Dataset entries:
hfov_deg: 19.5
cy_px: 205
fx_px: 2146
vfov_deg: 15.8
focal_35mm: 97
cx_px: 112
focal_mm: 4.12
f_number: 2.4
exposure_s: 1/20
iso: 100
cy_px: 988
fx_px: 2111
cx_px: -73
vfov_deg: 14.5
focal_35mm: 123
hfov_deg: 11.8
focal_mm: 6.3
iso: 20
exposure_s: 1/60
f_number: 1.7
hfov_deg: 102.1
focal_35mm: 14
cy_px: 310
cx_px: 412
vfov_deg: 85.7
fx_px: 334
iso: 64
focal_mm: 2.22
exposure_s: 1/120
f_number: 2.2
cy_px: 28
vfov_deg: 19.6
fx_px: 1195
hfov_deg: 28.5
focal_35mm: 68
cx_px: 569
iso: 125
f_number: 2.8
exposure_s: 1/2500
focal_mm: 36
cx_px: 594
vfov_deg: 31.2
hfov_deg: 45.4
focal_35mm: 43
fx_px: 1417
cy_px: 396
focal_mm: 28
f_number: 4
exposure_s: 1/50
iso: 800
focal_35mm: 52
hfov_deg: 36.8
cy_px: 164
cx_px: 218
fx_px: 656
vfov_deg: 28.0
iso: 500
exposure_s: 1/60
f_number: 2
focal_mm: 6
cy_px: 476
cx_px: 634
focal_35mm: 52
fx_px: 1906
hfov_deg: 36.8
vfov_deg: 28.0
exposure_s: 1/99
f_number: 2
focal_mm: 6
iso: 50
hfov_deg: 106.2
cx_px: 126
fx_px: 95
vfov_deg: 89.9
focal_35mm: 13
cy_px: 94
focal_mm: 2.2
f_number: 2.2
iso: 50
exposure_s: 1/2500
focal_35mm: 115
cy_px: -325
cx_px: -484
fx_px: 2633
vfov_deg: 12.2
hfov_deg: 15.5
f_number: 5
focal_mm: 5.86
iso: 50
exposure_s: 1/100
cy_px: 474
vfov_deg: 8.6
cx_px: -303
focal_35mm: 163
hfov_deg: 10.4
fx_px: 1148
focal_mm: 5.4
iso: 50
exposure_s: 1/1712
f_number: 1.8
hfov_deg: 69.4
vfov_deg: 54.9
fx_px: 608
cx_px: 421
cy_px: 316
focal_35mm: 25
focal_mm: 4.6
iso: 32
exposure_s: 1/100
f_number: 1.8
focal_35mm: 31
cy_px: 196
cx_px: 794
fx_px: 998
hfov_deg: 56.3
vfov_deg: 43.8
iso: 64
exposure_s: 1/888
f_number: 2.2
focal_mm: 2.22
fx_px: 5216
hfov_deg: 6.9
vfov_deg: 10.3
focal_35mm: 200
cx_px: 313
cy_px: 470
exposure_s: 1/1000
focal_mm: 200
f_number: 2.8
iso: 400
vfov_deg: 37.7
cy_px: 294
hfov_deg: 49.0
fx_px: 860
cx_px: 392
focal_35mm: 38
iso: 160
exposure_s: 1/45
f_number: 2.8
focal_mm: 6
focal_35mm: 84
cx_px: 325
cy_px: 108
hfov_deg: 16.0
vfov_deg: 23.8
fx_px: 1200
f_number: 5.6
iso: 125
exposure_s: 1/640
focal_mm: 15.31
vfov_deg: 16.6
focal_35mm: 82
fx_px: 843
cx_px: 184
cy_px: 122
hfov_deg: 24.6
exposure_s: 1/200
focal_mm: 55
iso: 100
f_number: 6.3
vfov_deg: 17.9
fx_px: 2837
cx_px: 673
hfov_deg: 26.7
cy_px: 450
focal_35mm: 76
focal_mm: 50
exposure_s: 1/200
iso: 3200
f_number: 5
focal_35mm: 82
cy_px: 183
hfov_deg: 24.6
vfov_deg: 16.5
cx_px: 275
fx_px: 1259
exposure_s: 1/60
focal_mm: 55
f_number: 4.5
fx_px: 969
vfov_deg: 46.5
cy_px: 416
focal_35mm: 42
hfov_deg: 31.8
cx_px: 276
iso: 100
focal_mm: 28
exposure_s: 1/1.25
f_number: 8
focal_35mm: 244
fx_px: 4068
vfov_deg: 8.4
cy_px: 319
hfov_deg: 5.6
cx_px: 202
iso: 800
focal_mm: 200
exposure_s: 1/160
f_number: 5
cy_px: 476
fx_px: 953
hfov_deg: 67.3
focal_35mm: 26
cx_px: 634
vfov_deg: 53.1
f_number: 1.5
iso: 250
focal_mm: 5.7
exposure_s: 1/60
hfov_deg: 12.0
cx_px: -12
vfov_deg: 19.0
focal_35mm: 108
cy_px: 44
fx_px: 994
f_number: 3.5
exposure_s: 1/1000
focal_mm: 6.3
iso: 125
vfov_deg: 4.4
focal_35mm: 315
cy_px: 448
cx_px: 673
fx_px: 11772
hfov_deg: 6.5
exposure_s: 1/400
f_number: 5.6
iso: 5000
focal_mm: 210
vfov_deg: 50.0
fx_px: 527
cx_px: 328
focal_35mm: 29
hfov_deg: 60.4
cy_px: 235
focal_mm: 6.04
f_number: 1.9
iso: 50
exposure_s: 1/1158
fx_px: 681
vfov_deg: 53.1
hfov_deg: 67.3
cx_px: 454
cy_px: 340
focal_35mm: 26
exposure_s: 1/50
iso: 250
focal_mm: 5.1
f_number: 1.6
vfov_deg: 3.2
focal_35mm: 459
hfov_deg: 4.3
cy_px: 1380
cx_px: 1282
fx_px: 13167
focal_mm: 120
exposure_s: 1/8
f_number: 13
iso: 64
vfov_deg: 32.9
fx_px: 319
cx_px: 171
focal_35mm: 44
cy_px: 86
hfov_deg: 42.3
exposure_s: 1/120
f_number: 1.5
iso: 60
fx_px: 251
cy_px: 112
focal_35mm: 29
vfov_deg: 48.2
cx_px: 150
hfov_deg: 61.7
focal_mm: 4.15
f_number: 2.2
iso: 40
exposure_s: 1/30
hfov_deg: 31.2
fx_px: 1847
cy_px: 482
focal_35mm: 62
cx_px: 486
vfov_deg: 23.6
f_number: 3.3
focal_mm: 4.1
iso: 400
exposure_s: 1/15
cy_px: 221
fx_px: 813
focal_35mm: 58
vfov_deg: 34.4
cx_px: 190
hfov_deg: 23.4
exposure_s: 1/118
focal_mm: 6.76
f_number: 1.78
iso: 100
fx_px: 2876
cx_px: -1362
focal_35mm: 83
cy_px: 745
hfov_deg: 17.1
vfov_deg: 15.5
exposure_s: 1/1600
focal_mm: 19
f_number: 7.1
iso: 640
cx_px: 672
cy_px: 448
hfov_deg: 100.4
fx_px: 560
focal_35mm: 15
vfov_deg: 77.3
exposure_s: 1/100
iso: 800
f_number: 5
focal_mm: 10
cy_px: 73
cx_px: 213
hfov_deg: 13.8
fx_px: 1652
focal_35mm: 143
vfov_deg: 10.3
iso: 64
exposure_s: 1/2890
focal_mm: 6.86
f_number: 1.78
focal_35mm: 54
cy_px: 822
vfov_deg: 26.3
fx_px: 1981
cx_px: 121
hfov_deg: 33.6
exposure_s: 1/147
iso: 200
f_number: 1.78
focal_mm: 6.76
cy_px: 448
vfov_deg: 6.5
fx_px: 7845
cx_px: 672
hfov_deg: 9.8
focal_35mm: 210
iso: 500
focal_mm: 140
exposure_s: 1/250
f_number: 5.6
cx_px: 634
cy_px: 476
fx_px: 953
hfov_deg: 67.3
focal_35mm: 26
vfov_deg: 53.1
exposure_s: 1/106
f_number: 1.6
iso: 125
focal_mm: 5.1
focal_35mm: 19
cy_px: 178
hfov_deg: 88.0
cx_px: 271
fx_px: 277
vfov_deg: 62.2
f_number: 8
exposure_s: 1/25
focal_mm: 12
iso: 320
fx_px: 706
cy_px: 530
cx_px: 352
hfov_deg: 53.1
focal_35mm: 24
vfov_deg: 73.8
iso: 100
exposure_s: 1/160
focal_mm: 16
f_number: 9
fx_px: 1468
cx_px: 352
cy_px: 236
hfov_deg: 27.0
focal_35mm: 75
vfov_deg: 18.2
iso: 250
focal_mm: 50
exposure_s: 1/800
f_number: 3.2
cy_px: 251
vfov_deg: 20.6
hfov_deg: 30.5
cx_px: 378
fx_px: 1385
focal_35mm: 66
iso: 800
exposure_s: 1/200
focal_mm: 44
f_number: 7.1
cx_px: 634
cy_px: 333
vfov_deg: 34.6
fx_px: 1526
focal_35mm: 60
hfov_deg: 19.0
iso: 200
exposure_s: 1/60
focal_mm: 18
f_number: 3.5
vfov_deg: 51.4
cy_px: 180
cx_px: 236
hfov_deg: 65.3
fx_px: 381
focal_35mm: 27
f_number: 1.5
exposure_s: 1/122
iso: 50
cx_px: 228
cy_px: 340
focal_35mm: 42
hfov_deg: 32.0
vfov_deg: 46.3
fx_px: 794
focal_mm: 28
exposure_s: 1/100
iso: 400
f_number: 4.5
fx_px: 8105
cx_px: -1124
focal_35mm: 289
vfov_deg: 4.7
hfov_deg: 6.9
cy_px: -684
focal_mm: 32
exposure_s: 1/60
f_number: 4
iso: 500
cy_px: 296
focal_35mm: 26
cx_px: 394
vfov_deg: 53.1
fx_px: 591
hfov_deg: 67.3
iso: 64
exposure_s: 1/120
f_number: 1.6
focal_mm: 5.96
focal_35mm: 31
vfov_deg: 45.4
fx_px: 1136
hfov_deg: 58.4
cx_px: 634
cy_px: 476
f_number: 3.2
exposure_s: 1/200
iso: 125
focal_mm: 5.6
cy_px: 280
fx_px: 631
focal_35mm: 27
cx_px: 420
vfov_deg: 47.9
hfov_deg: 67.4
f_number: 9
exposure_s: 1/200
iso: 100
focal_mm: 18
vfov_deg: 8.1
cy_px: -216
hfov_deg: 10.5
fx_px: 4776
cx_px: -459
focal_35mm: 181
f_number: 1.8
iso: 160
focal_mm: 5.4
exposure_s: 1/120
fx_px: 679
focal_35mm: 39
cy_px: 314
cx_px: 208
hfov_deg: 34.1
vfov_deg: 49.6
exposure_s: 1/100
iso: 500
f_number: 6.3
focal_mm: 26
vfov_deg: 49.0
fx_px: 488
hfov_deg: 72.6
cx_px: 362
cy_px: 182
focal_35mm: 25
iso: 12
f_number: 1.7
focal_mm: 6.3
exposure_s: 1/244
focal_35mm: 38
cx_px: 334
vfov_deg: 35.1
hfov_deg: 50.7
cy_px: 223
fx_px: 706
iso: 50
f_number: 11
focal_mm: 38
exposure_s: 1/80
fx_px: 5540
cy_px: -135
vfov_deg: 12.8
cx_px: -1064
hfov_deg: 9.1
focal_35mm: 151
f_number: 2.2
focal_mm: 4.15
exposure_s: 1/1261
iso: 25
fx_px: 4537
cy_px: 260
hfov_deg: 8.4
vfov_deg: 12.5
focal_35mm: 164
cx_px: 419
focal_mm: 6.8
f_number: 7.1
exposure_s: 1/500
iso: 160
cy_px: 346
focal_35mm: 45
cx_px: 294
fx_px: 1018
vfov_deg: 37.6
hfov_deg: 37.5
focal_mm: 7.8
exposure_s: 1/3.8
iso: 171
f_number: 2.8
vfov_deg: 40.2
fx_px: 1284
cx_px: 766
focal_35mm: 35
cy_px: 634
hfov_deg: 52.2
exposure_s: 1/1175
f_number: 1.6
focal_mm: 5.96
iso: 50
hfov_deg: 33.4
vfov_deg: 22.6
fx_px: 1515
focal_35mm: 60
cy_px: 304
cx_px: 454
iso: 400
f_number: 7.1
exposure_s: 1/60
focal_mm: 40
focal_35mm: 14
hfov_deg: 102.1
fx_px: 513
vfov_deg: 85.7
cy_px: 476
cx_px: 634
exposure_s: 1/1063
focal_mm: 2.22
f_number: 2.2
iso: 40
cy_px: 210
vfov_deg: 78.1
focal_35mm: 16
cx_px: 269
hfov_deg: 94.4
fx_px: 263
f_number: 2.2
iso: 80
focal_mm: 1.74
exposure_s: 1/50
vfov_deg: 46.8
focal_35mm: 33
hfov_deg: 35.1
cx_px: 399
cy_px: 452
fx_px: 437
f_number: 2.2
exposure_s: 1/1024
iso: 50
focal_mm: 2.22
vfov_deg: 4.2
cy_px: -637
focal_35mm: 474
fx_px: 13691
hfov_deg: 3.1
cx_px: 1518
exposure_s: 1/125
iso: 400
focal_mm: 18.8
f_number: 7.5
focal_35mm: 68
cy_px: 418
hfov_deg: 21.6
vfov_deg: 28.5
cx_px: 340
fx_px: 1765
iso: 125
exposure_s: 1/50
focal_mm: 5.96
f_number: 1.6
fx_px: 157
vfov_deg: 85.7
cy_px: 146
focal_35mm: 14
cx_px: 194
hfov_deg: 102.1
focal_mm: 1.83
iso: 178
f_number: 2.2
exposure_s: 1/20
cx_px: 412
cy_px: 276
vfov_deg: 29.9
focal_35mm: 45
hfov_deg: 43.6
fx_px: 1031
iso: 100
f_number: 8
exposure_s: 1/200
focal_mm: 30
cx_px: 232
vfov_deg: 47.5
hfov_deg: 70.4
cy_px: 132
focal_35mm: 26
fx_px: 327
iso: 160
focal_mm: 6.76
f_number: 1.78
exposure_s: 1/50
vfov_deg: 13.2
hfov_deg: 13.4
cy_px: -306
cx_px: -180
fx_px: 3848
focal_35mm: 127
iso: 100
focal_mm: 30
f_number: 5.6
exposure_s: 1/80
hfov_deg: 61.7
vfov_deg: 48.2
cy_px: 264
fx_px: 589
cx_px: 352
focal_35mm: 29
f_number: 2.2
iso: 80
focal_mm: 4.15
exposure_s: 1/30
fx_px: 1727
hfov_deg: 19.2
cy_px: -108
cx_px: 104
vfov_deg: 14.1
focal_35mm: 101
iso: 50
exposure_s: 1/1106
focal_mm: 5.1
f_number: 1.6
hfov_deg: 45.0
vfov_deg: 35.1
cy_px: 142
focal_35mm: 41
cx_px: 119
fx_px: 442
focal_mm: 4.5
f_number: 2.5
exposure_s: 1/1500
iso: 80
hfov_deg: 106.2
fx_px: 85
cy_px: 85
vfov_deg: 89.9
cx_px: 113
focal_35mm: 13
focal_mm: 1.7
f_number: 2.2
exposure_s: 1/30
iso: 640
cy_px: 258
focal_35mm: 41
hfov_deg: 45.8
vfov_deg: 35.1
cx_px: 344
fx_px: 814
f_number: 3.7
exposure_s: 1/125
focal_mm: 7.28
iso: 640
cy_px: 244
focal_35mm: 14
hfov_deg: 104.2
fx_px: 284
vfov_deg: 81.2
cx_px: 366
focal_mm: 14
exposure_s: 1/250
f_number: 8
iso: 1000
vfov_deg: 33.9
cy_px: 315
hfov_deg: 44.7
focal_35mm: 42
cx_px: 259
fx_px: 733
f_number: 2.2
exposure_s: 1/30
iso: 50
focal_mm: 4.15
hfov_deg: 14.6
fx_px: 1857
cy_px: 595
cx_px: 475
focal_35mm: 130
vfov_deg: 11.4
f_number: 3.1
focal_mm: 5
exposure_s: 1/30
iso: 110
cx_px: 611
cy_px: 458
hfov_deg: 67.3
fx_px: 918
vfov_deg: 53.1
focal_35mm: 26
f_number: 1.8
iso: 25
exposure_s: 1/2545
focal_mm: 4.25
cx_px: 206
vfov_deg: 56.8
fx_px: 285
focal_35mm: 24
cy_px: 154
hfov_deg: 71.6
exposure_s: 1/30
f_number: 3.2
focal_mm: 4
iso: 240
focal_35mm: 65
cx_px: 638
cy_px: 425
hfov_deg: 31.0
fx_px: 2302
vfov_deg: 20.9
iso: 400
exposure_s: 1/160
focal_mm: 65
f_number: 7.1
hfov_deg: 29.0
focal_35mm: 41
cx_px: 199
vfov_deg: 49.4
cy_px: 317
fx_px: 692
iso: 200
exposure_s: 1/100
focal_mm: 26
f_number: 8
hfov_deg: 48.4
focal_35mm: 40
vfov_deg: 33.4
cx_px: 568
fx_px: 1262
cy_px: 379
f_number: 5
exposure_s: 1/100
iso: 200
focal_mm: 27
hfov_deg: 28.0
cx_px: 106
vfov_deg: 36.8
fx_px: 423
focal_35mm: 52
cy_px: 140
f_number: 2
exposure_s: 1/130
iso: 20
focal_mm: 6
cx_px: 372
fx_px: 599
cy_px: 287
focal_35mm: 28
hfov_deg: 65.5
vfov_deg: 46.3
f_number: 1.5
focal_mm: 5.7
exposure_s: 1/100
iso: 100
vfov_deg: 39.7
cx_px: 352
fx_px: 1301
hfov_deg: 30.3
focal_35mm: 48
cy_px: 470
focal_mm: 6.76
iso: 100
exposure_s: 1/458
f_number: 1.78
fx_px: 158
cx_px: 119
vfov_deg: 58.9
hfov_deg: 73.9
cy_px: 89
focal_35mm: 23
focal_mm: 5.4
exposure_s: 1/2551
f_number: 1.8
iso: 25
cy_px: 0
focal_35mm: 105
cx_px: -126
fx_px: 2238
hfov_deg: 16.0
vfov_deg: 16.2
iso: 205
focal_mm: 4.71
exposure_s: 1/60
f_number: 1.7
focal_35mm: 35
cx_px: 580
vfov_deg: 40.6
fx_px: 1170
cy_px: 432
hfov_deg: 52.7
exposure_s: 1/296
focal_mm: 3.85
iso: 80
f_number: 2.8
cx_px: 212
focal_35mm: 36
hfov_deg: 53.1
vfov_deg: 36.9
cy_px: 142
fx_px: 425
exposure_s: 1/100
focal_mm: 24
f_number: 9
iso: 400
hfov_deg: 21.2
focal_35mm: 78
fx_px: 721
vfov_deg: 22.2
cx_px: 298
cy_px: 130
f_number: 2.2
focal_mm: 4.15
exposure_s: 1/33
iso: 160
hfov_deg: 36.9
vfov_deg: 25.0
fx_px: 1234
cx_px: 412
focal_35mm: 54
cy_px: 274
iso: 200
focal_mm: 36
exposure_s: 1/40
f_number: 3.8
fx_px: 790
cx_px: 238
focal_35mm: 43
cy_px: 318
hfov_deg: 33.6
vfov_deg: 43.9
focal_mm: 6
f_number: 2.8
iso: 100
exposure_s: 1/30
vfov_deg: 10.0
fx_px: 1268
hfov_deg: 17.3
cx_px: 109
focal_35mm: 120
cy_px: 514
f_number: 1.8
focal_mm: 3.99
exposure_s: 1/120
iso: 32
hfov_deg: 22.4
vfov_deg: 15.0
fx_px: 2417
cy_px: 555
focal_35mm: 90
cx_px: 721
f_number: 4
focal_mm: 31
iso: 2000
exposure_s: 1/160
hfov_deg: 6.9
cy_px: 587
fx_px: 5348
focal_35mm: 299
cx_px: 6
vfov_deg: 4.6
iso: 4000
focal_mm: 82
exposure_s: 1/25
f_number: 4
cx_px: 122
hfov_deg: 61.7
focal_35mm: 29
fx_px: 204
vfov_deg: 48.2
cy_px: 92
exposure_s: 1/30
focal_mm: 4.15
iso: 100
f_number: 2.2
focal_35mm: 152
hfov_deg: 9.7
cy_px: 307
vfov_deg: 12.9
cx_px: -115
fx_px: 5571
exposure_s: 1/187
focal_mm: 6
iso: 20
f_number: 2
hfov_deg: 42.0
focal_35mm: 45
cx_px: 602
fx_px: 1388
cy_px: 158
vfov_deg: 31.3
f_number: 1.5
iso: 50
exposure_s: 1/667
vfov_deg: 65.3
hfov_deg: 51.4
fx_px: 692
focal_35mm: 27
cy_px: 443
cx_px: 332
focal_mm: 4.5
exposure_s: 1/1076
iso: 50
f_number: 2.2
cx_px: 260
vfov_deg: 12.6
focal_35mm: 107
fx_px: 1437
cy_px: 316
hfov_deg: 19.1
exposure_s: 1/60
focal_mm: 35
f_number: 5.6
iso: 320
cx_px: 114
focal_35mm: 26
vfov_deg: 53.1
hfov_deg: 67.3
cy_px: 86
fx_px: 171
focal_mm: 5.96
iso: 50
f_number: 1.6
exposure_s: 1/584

_WHAT YOU NEED TO DO_
From the first line of the records above down to the line containing "exposure_s: 1/640", repeat each line exactly as written. Include both of those lines and add nothing.

_SOLVED EXERCISE_
hfov_deg: 19.5
cy_px: 205
fx_px: 2146
vfov_deg: 15.8
focal_35mm: 97
cx_px: 112
focal_mm: 4.12
f_number: 2.4
exposure_s: 1/20
iso: 100
cy_px: 988
fx_px: 2111
cx_px: -73
vfov_deg: 14.5
focal_35mm: 123
hfov_deg: 11.8
focal_mm: 6.3
iso: 20
exposure_s: 1/60
f_number: 1.7
hfov_deg: 102.1
focal_35mm: 14
cy_px: 310
cx_px: 412
vfov_deg: 85.7
fx_px: 334
iso: 64
focal_mm: 2.22
exposure_s: 1/120
f_number: 2.2
cy_px: 28
vfov_deg: 19.6
fx_px: 1195
hfov_deg: 28.5
focal_35mm: 68
cx_px: 569
iso: 125
f_number: 2.8
exposure_s: 1/2500
focal_mm: 36
cx_px: 594
vfov_deg: 31.2
hfov_deg: 45.4
focal_35mm: 43
fx_px: 1417
cy_px: 396
focal_mm: 28
f_number: 4
exposure_s: 1/50
iso: 800
focal_35mm: 52
hfov_deg: 36.8
cy_px: 164
cx_px: 218
fx_px: 656
vfov_deg: 28.0
iso: 500
exposure_s: 1/60
f_number: 2
focal_mm: 6
cy_px: 476
cx_px: 634
focal_35mm: 52
fx_px: 1906
hfov_deg: 36.8
vfov_deg: 28.0
exposure_s: 1/99
f_number: 2
focal_mm: 6
iso: 50
hfov_deg: 106.2
cx_px: 126
fx_px: 95
vfov_deg: 89.9
focal_35mm: 13
cy_px: 94
focal_mm: 2.2
f_number: 2.2
iso: 50
exposure_s: 1/2500
focal_35mm: 115
cy_px: -325
cx_px: -484
fx_px: 2633
vfov_deg: 12.2
hfov_deg: 15.5
f_number: 5
focal_mm: 5.86
iso: 50
exposure_s: 1/100
cy_px: 474
vfov_deg: 8.6
cx_px: -303
focal_35mm: 163
hfov_deg: 10.4
fx_px: 1148
focal_mm: 5.4
iso: 50
exposure_s: 1/1712
f_number: 1.8
hfov_deg: 69.4
vfov_deg: 54.9
fx_px: 608
cx_px: 421
cy_px: 316
focal_35mm: 25
focal_mm: 4.6
iso: 32
exposure_s: 1/100
f_number: 1.8
focal_35mm: 31
cy_px: 196
cx_px: 794
fx_px: 998
hfov_deg: 56.3
vfov_deg: 43.8
iso: 64
exposure_s: 1/888
f_number: 2.2
focal_mm: 2.22
fx_px: 5216
hfov_deg: 6.9
vfov_deg: 10.3
focal_35mm: 200
cx_px: 313
cy_px: 470
exposure_s: 1/1000
focal_mm: 200
f_number: 2.8
iso: 400
vfov_deg: 37.7
cy_px: 294
hfov_deg: 49.0
fx_px: 860
cx_px: 392
focal_35mm: 38
iso: 160
exposure_s: 1/45
f_number: 2.8
focal_mm: 6
focal_35mm: 84
cx_px: 325
cy_px: 108
hfov_deg: 16.0
vfov_deg: 23.8
fx_px: 1200
f_number: 5.6
iso: 125
exposure_s: 1/640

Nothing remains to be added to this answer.